The perverted effects of having a negative yield curve is finally hitting the financial markets. In particular, this is hitting the banking sector in Europe, but there is also spill-over effect in the USA as well – I had previously written about Bank of America, but this is also affecting other financial institutions.
However, I do have a general rule and that is whenever it hits the headlines of mainstream publications, it is likely closer to the 9th inning of the ballgame rather than the beginning.
I observe on the Drudge Report, which is usually ahead on things:
Once news like this starts getting on the covers of the various US magazines and such, then it is likely over.

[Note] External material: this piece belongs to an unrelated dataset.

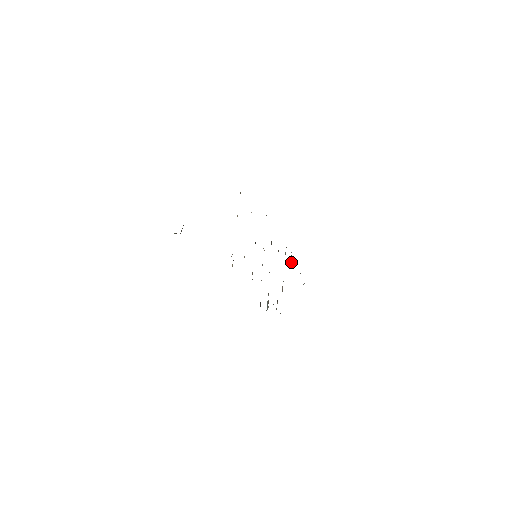
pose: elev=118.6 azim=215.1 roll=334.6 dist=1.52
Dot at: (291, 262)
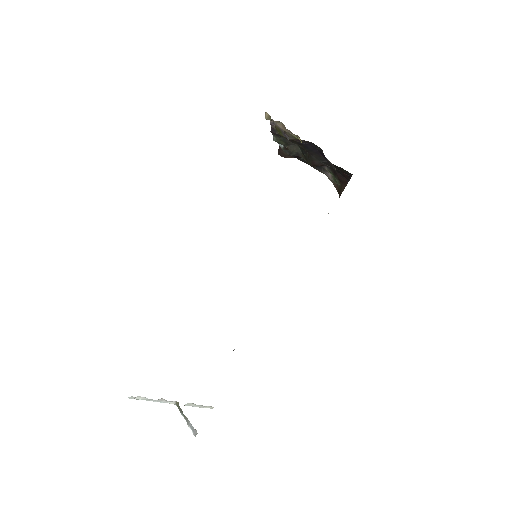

Canadian publications are also picking up on the fact that the government bond yield curve is flat-to-inverting:
Target overnight rate: 0.5%
1 month: 0.43%
1 year: 0.42%
2 years: 0.35%
3 years: 0.35%
5 years: 0.48%
7 years: 0.79%
10 years: 1.01%
The half-point spread is a very pessimistic for the Canadian economy – people are willing to pay dearly for safety at the moment.
With government bond yields so low, investors must look elsewhere to obtain yield. This leads institutions into the wonderful world of corporate debt, and you can ask how the big 5 Canadian Banks (Royal, Scotia, CIBC, TD and BMO) are doing with all of their secured credit lines they’ve given to a lot of the oil and gas industry, in addition to their mortgage portfolios.
The Bank of Canada must be watching the sector like a hawk right now because if there is a cascade of confidence loss, things will get very ugly and very quickly. Conversely if this crisis starts to fade away, investors will be handsomely rewarded for taking the risk right now.
In the meantime, enjoy the volatility. The environment right now is once again reminding me of something like mid-2008 when everything is all panicky. Bargains that have good potential for double-digit appreciation are hitting the radar in huge frequency.